[rllib] Clip DDPG ou-noise to avoid exceeding action bounds (#3386)

Closes #2965
2025-03-06 10:31:39 -05:00 · 2018-11-24 00:56:50 -08:00 · 2018-11-24 00:56:50 -08:00 · 18a8dbfcfb
commit 18a8dbfcfb
parent 55fca828ce
4 changed files with 15 additions and 7 deletions
--- a/python/ray/rllib/agents/ddpg/ddpg_policy_graph.py
+++ b/python/ray/rllib/agents/ddpg/ddpg_policy_graph.py
@ -89,8 +89,10 @@ class ActionNetwork(object):
            exploration_value = tf.assign_add(
                exploration_sample,
                theta * (.0 - exploration_sample) + sigma * normal_sample)
-            stochastic_actions = deterministic_actions + eps * (
-                high_action - low_action) * exploration_value
+            stochastic_actions = tf.clip_by_value(
+                deterministic_actions +
+                eps * (high_action - low_action) * exploration_value,
+                low_action, high_action)

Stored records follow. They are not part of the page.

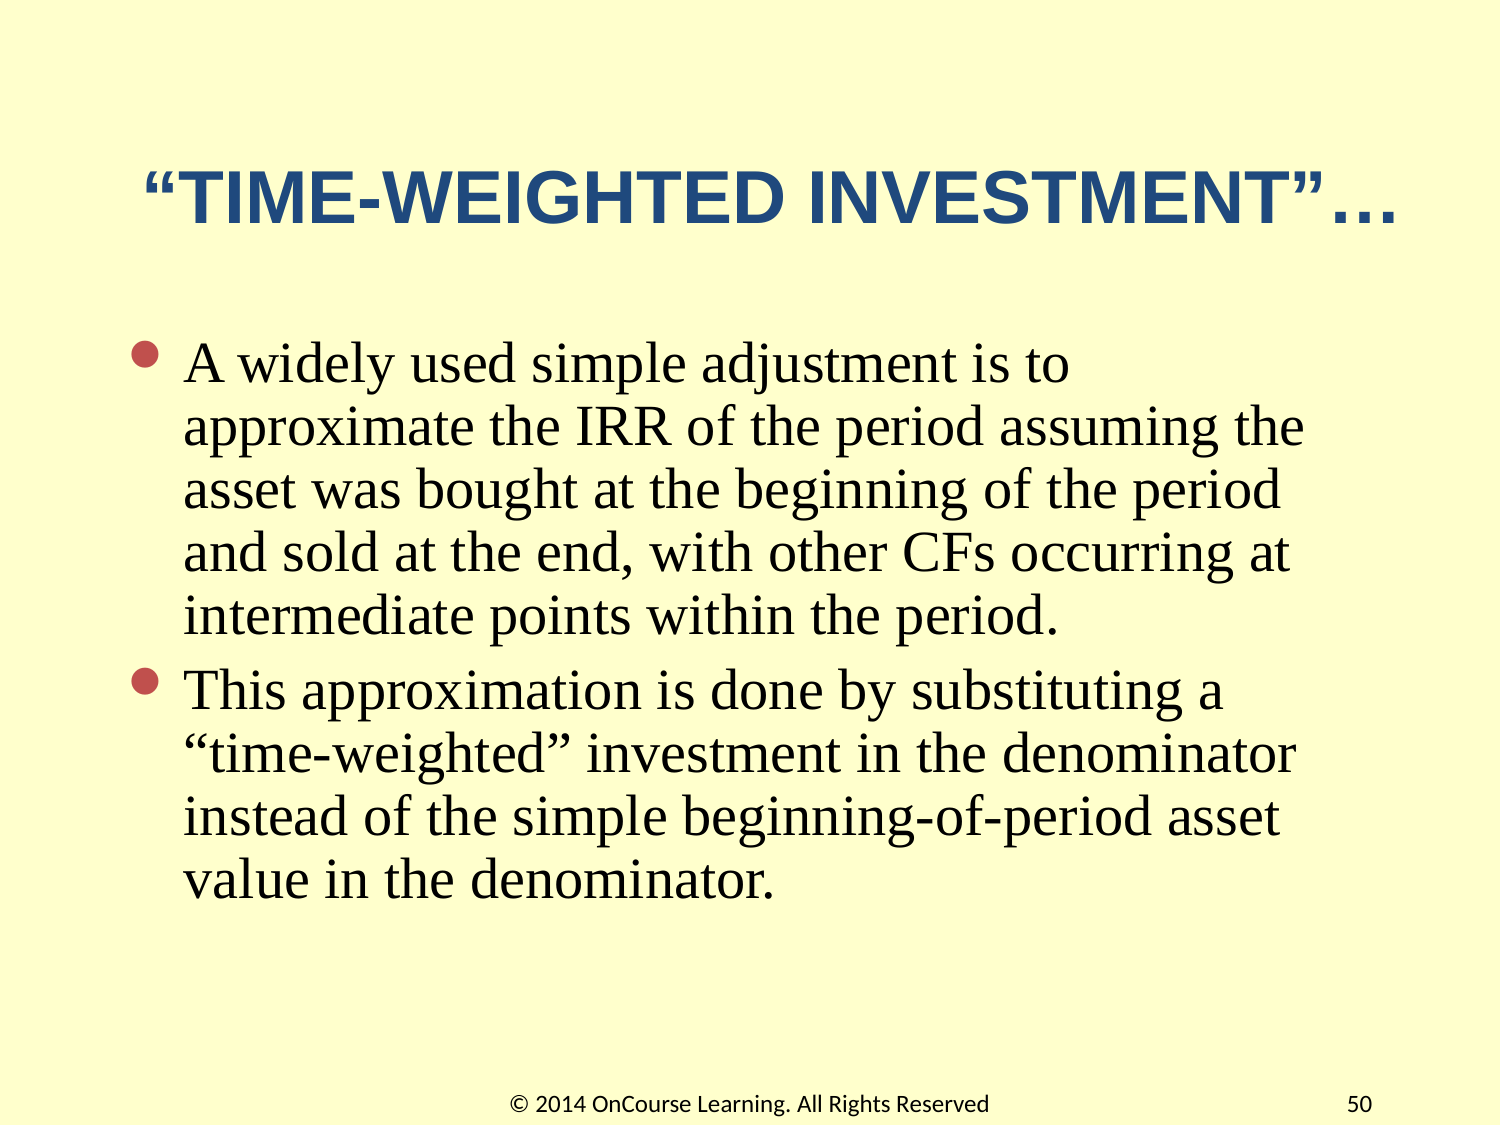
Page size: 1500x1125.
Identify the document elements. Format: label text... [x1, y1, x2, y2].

list A widely used simple adjustment is to approximate the IRR of the period assuming the asset was bought at the beginning of the period and sold at the end, with other CFs occurring at intermediate points within the period. This approximation is done by substituting a “time-weighted” investment in the denominator instead of the simple beginning-of-period asset value in the denominator. [112, 324, 1388, 1001]
slide_number 50 [1074, 1050, 1388, 1125]
footer © 2014 OnCourse Learning. All Rights Reserved [300, 1050, 1074, 1125]
title “TIME-WEIGHTED INVESTMENT”… [112, 99, 1433, 288]
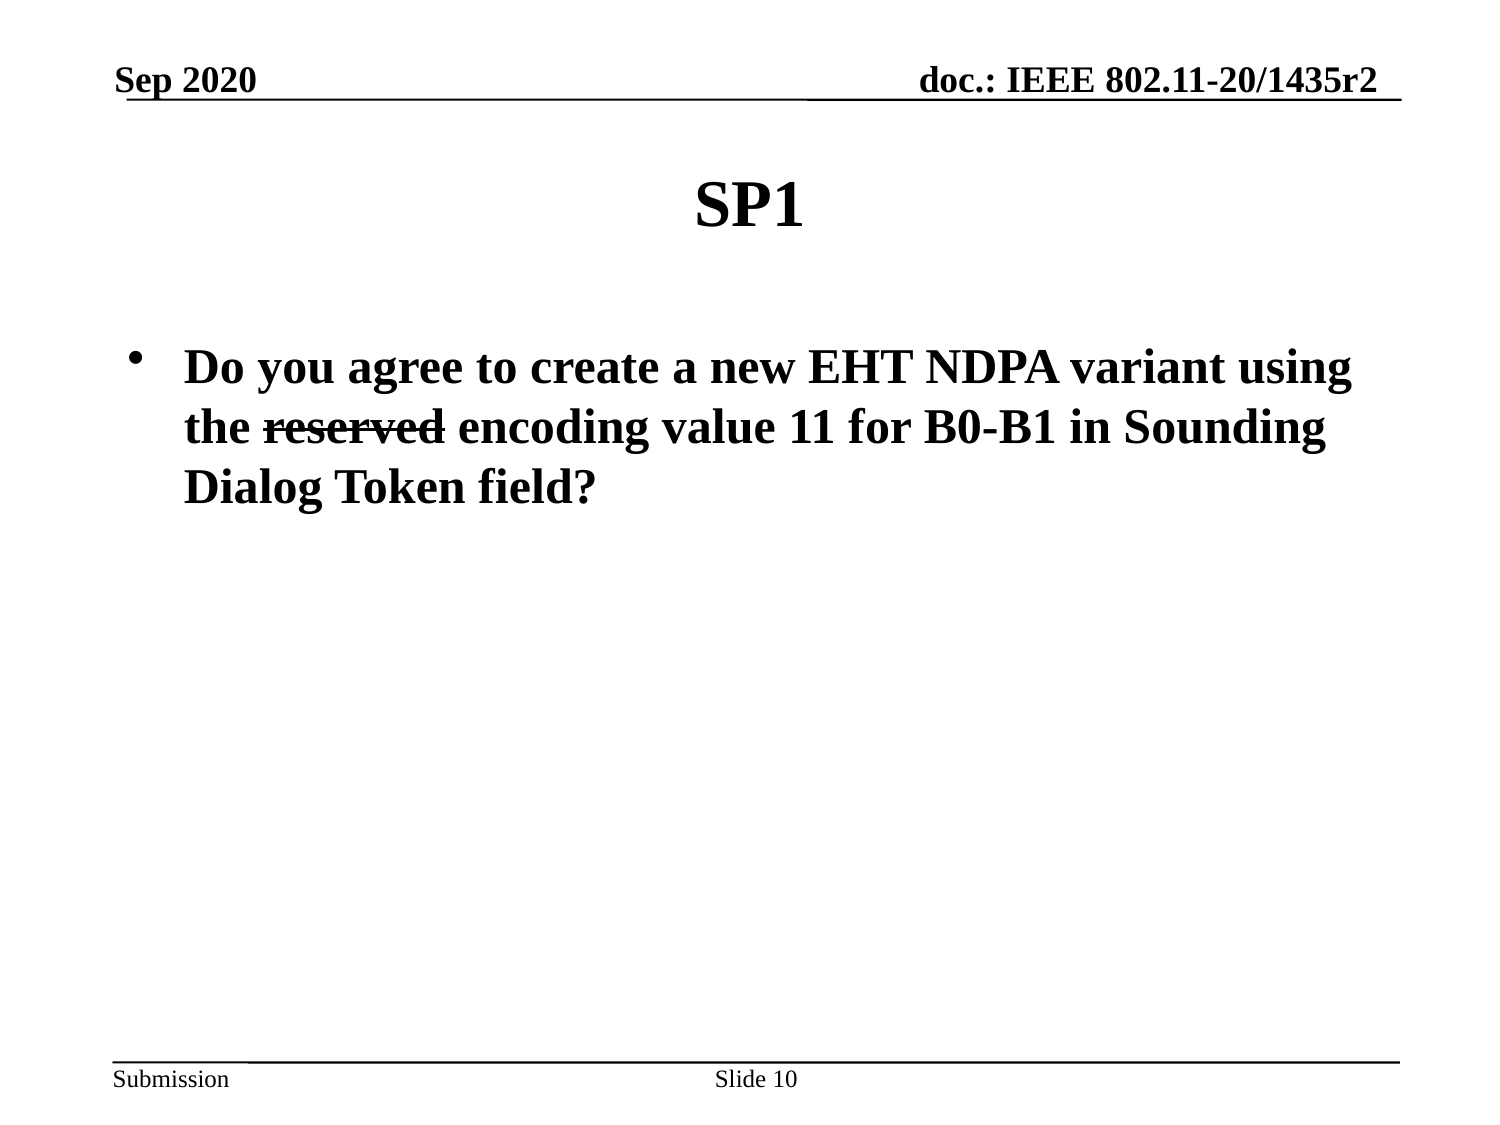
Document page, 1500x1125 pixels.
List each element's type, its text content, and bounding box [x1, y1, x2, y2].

list Do you agree to create a new EHT NDPA variant using the reserved encoding value 11 for B0-B1 in Sounding Dialog Token field? [112, 326, 1388, 1002]
title SP1 [112, 112, 1388, 288]
slide_number Slide 10 [712, 1061, 800, 1093]
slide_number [114, 54, 309, 101]
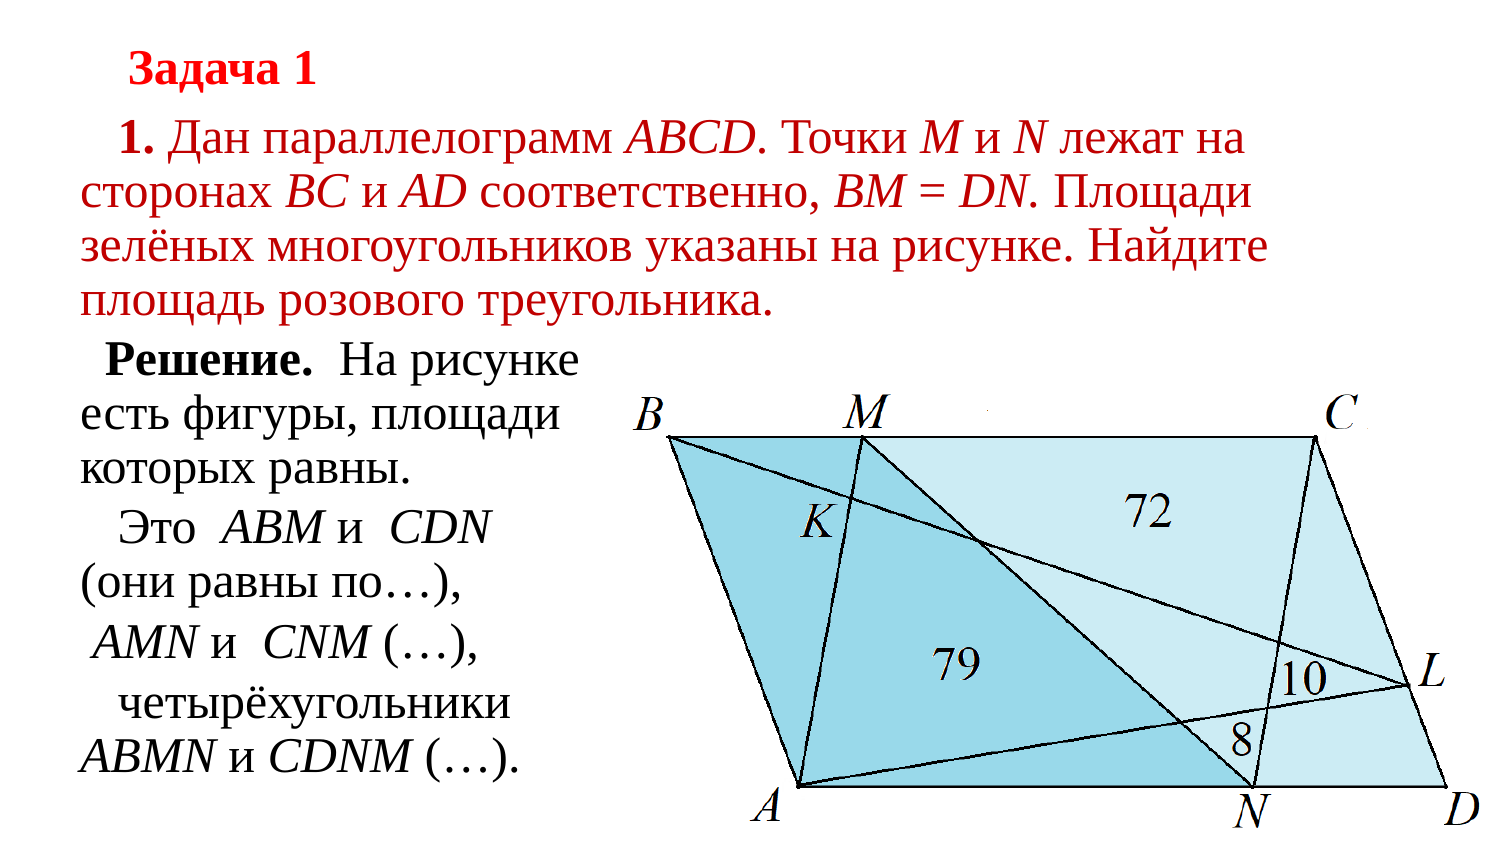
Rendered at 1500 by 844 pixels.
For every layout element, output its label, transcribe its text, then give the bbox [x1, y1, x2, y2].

        self.actions = tf.cond(stochastic, lambda: stochastic_actions,
                               lambda: deterministic_actions)
--- a/python/ray/rllib/agents/pg/pg_policy_graph.py
+++ b/python/ray/rllib/agents/pg/pg_policy_graph.py
@ -78,7 +78,7 @@ class PGPolicyGraph(TFPolicyGraph):
                               sample_batch,
                               other_agent_batches=None,
                               episode=None):
-        # This ads the "advantages" column to the sample batch
+        # This adds the "advantages" column to the sample batch
        return compute_advantages(
            sample_batch, 0.0, self.config["gamma"], use_gae=False)

--- a/python/ray/rllib/models/action_dist.py
+++ b/python/ray/rllib/models/action_dist.py
@ -102,9 +102,9 @@ class DiagGaussian(ActionDistribution):
        self.low = low
        self.high = high

-        # Squash to range if specified.
-        # TODO(ekl) might make sense to use a beta distribution instead:
-        # http://proceedings.mlr.press/v70/chou17a/chou17a.pdf
+        # Squash to range if specified. We use a sigmoid here this to avoid the
+        # mean drifting too far past the bounds and causing nan outputs.
+        # https://github.com/ray-project/ray/issues/1862
        if low is not None:
            self.mean = low + tf.sigmoid(self.mean) * (high - low)

--- a/python/ray/rllib/test/test_supported_spaces.py
+++ b/python/ray/rllib/test/test_supported_spaces.py
@ -112,7 +112,13 @@ class ModelSupportedSpaces(unittest.TestCase):
    def testAll(self):
        stats = {}
        check_support("IMPALA", {"num_gpus": 0}, stats)
-        check_support("DDPG", {"timesteps_per_iteration": 1}, stats)
+        check_support(
+            "DDPG", {
+                "noise_scale": 100.0,
+                "timesteps_per_iteration": 1
+            },
+            stats,
+            check_bounds=True)
        check_support("DQN", {"timesteps_per_iteration": 1}, stats)
        check_support("A3C", {
            "num_workers": 1,